▸ What the task requires
Every line of the entries below that carries the string "СДЭК" should be copied.

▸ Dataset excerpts
Start of Block

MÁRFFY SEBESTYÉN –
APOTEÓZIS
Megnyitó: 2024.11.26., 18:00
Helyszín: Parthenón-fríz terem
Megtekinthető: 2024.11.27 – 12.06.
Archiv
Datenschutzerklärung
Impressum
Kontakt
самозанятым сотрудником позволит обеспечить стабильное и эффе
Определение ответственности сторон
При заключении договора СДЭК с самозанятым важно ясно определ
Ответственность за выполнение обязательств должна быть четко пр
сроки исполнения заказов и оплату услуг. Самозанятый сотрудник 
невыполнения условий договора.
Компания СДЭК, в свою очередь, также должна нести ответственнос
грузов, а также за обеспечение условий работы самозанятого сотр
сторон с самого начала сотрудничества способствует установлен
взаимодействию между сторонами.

End of Block
Start of Block

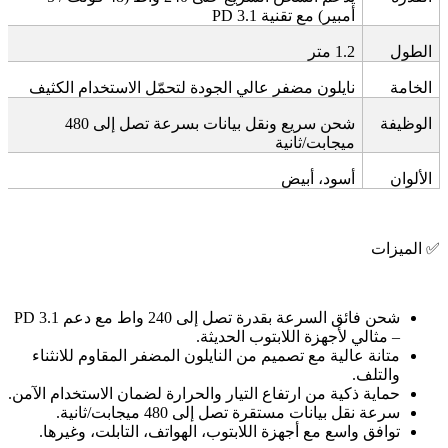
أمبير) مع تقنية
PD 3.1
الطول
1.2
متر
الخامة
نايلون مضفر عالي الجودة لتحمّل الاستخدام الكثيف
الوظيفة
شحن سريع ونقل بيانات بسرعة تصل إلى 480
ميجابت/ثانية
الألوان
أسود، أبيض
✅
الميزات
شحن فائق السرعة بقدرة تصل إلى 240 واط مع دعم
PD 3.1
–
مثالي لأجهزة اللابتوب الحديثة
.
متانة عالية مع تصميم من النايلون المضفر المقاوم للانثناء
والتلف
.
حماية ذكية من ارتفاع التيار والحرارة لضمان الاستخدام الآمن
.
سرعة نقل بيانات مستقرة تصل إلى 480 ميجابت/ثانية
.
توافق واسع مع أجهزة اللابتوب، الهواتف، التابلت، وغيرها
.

End of Block

▸ Answer box
При заключении договора СДЭК с самозанятым важно ясно определ
Компания СДЭК, в свою очередь, также должна нести ответственнос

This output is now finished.